Il y a huit ans, nous publiions un article sur Le vrai problème des salaires dans les grandes banques françaises. Nous y pronostiquions (il n’y avait pas besoin d’être de grands visionnaires !) que des établissements de plus en plus composés de cadres de niveau Bac+5 allaient rencontrer de gros problèmes de motivation et de recrutement. Ce qui n’a pas manqué. Mais un phénomène plus inattendu est également intervenu.

A suivre le dernier Rapport AFB sur l’Emploi dans les banques, les effectifs ont continué de baisser dans les banques françaises (seules sont prises en compte néanmoins les banques AFB, ce qui exclut les grands groupes mutualistes). Et la baisse s’est accentuée en 2020 :

En 2020, on a compté 20 6000 départs (c’était déjà le niveau en 2014) contre 16 000 embauches et le nombre de ces dernières s’est tassé :

Ces dernières années, un élément a beaucoup changé : les départs en retraite (à 62 ans en moyenne) sont bien moins nombreux :

Depuis 2012, en effet, le dégonflement des effectifs en âge de postuler prochainement à la retraite a été spectaculaire :

Le gros des effectifs bancaires a désormais entre 35 et 45 ans.
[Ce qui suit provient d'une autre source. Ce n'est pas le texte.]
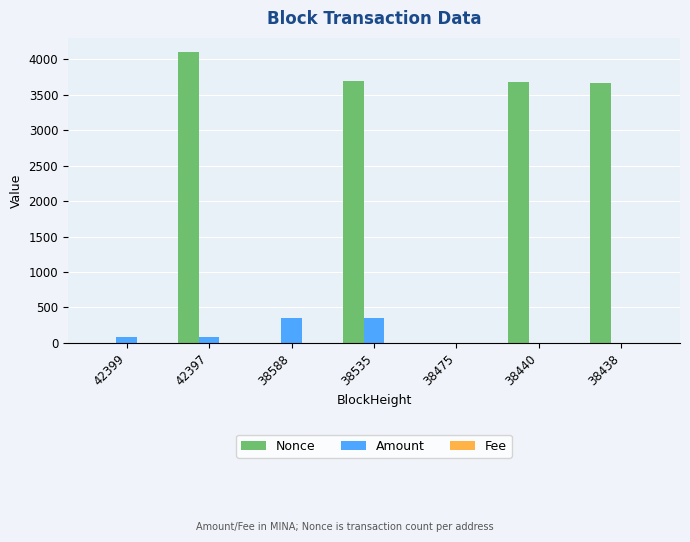

Which label corresponds to the largest value in the chart?

42397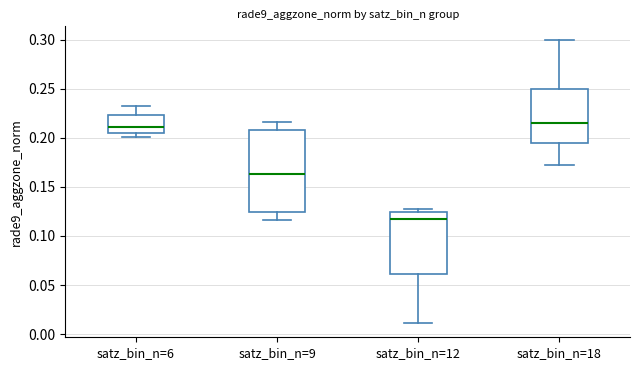

Comparing the boxes themselves (not the whiskers), which one is the tallest?

satz_bin_n=9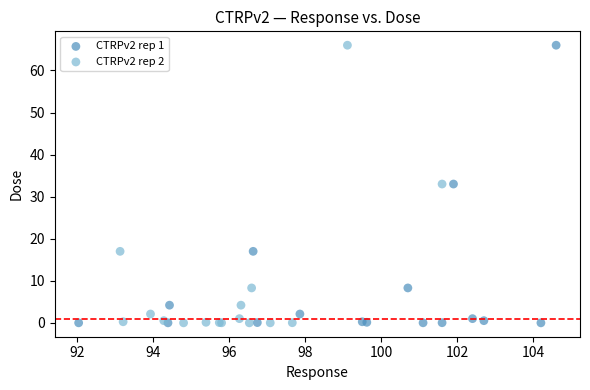

What are all the series names shown in the legend?

CTRPv2 rep 1, CTRPv2 rep 2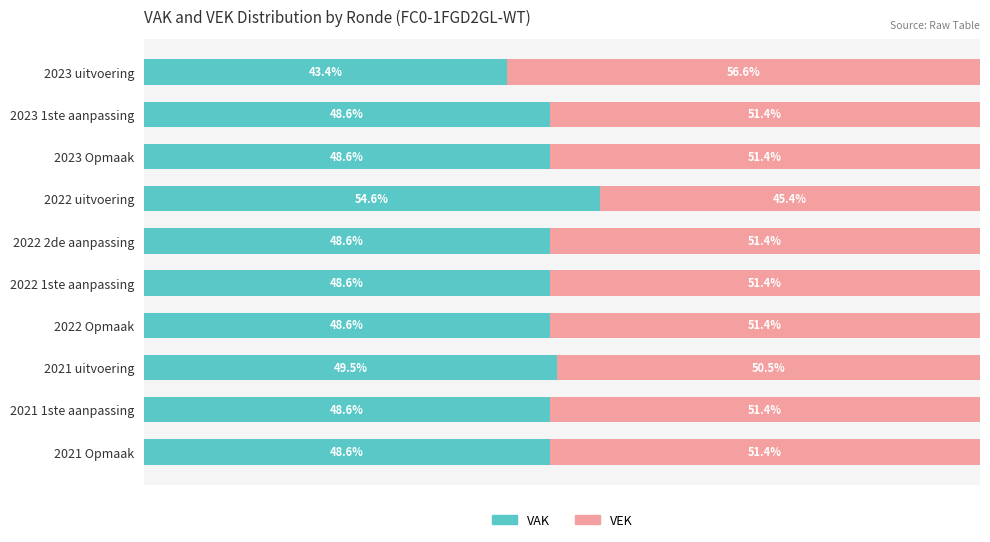

Which category has the lowest value in the VAK series?

2023 uitvoering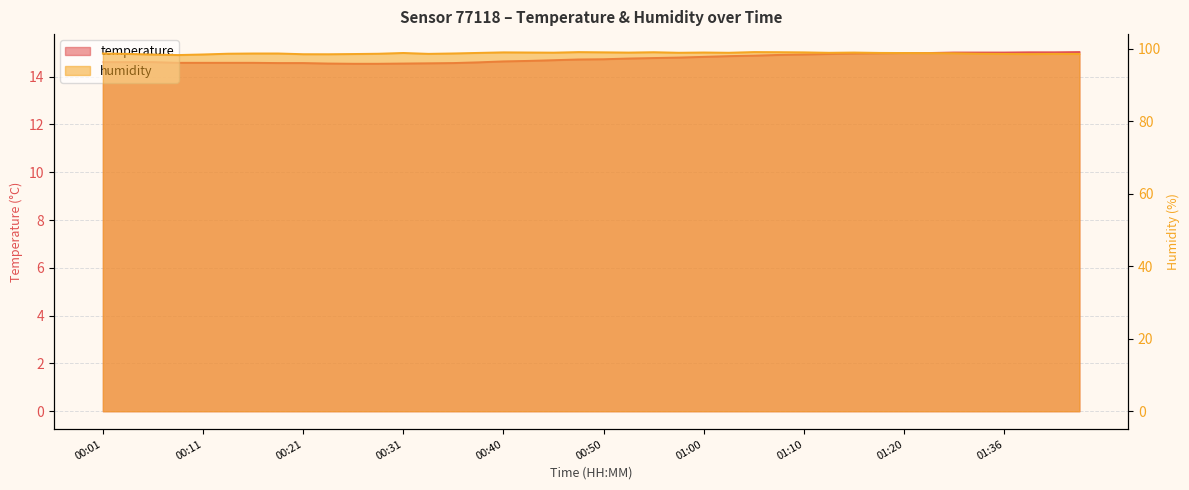

Rank the series by their maximum value, from lowest to highest.

temperature, humidity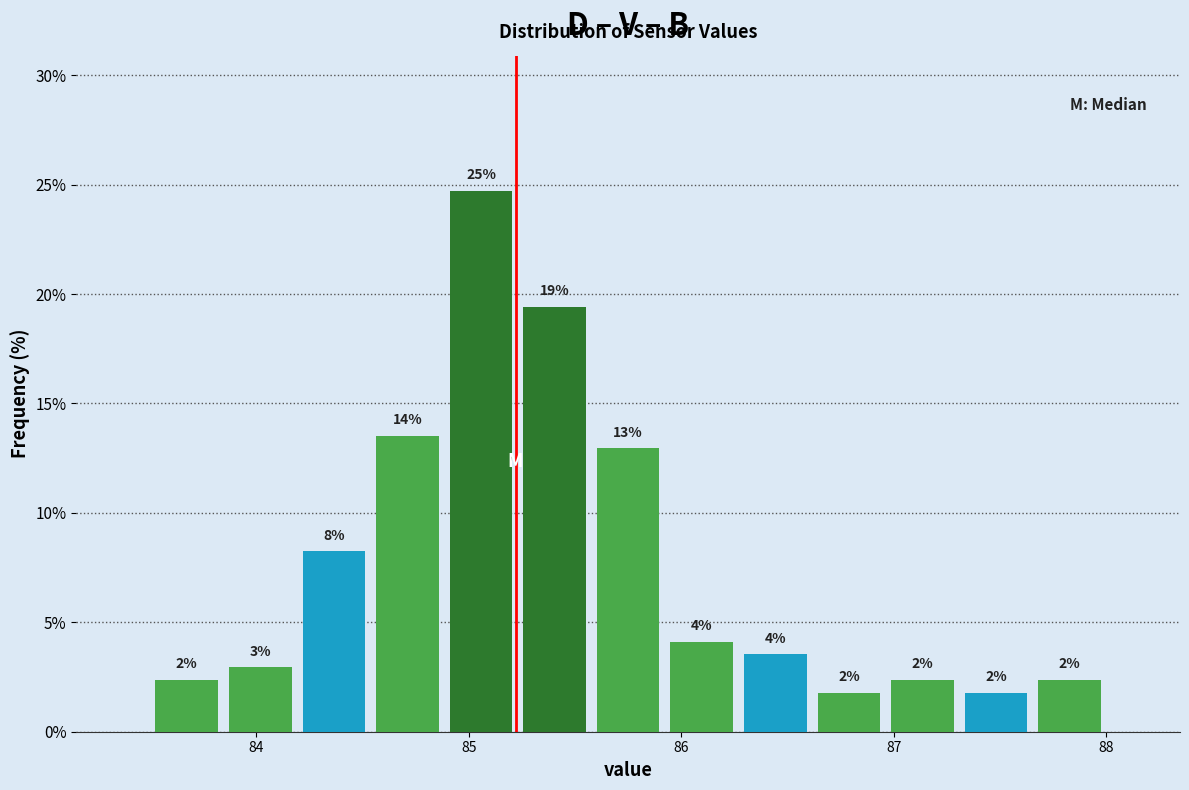

Read against the x-axis, roughly where is the centre of the tallest bar?

85.1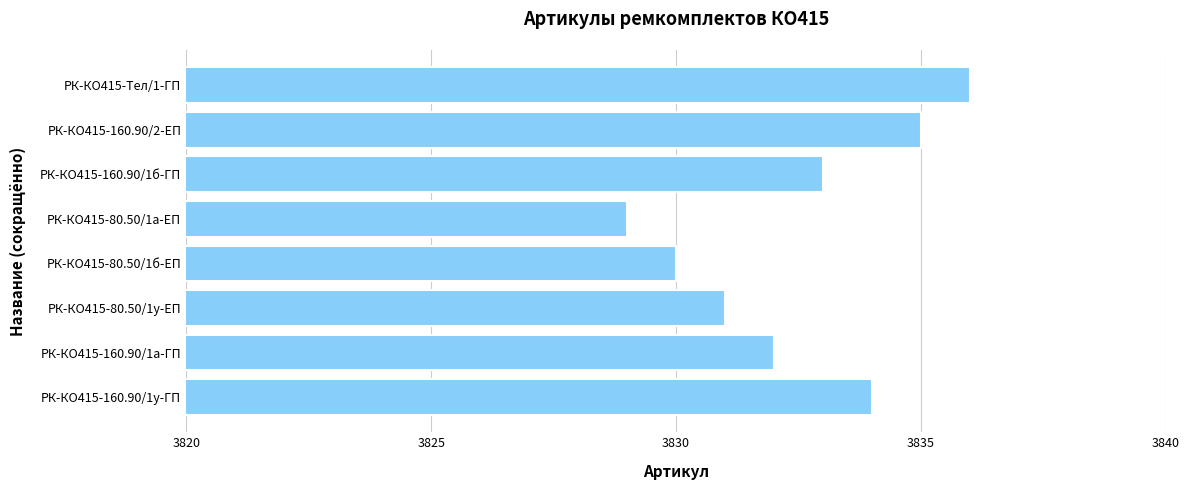

What is the maximum value shown in the chart?

3836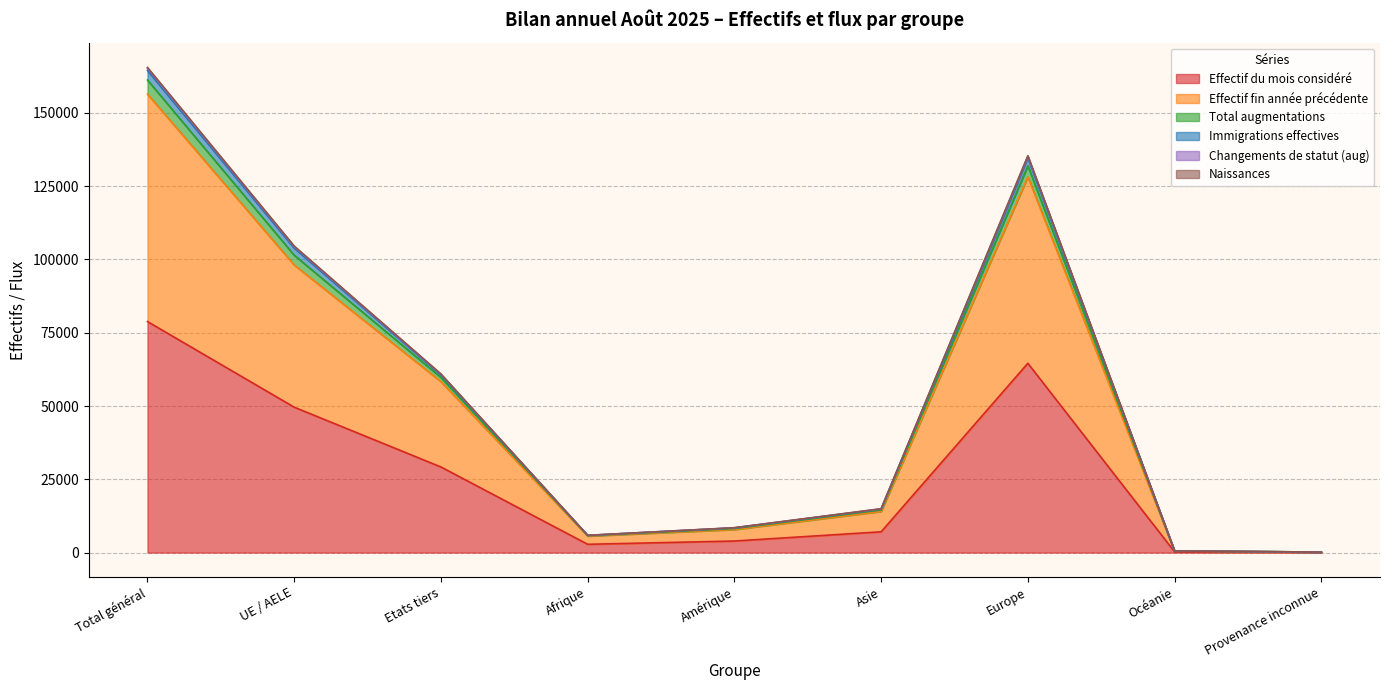

At how many categories does at least one series exceed 87958?

3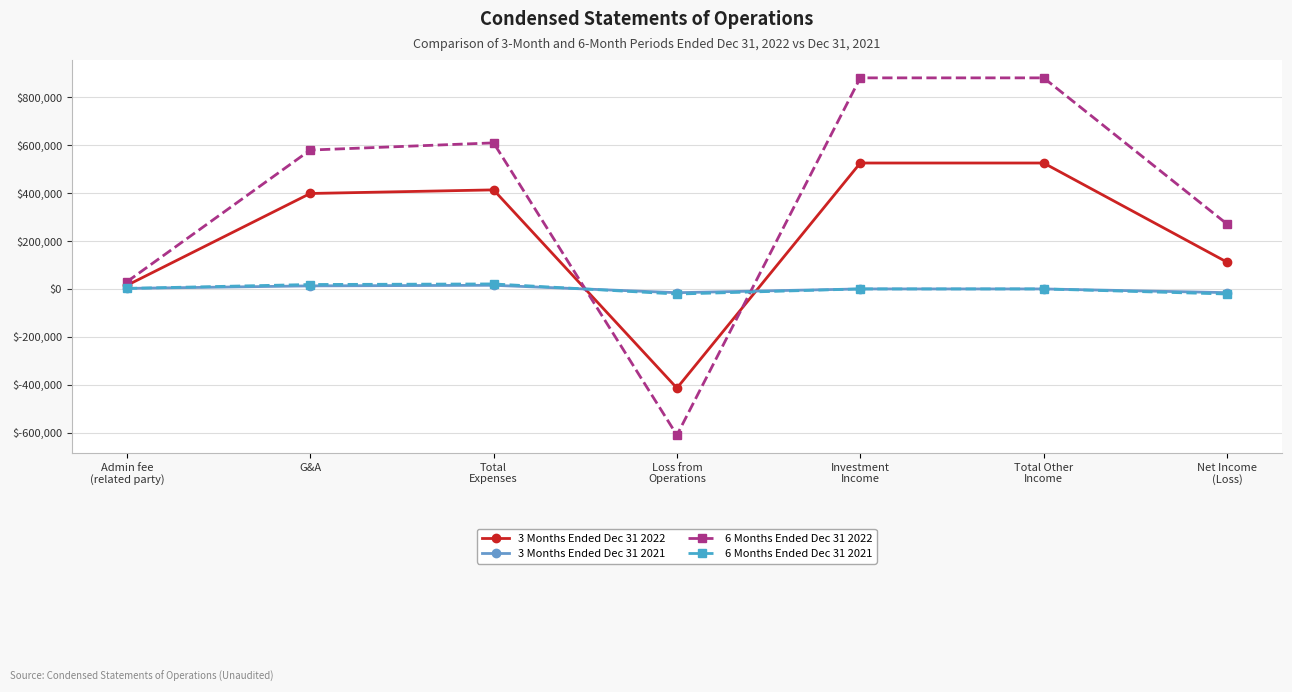

What is the minimum value for 6 Months Ended Dec 31 2022?

-610199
Or c’est une population instable. L’âge moyen des départs est en effet de 43,8 ans (47,3 ans en 2014). Et sur les 14 400 départs de CDI, les démissions représentent le premier motif.

Or quels profils démissionnent-ils le plus fréquemment ? Les chargés de clientèle Pros (les démissions représentent 47% de leurs départ) et Entreprises (50%), les conseillers en patrimoine (50%) et les chargés de clientèle Particuliers (40%). Ceux-là mêmes qui sont largement les plus diplômés d’Europe : 50,6% d’entre eux ont un niveau Bac+5 (36,5% en 2014). Qui représentent 22,9% des départs (pour 15,6% de l’ensemble des effectifs) et 31,4% des embauches !

Or, où vont-ils, lorsqu’ils démissionnent ? Si l’on considère que l’âge moyen des embauches est de 32,4 ans, il n’est pas difficile de deviner que beaucoup se font en fait embaucher chez les concurrents.

Une politique de recrutement priorisant les meilleurs diplômes pour des postes ayant peu changé ne pouvaient manquer de rencontrer un écueil : l’incapacité à satisfaire les attentes des embauchés, malgré quelques échapatoires (26 000 mobilités internes en 2020, dont les ¾ correspondent à un changement d’emploi !). Les postes proposés ne sont pas assez attractifs pour une large population de Bac+5. Sont ainsi créées des difficultés de recrutement dont profitent directement, tant que la politique d’embauche n’est pas modifiée, ceux qui sont en poste.

Pour la population des chargés d’accueil (incluant les téléopérateurs), dont 20% ont un niveau Bac+4 ou 5, on recrute près d’un tiers de 30/39 ans et 10% de 40/49 ans. Les informaticiens aux compétences les plus recherchées représentent 8,7% des embauches et 7,2% des départs, c’est-à-dire, proportionnellement, deux chiffres quasi identiques ! Les profils les plus recrutés créent ainsi eux-mêmes le manque qu’ils comblent, en changeant d’établissement et en tirant les salaires à la hausse.

Or, en 2020 et par rapport aux deux années précédentes, la crise sanitaire a seulement stabilisé ce Mercato, qui n’a pas de raison de cesser, tant que la politique de recrutement des banques demeurera la même.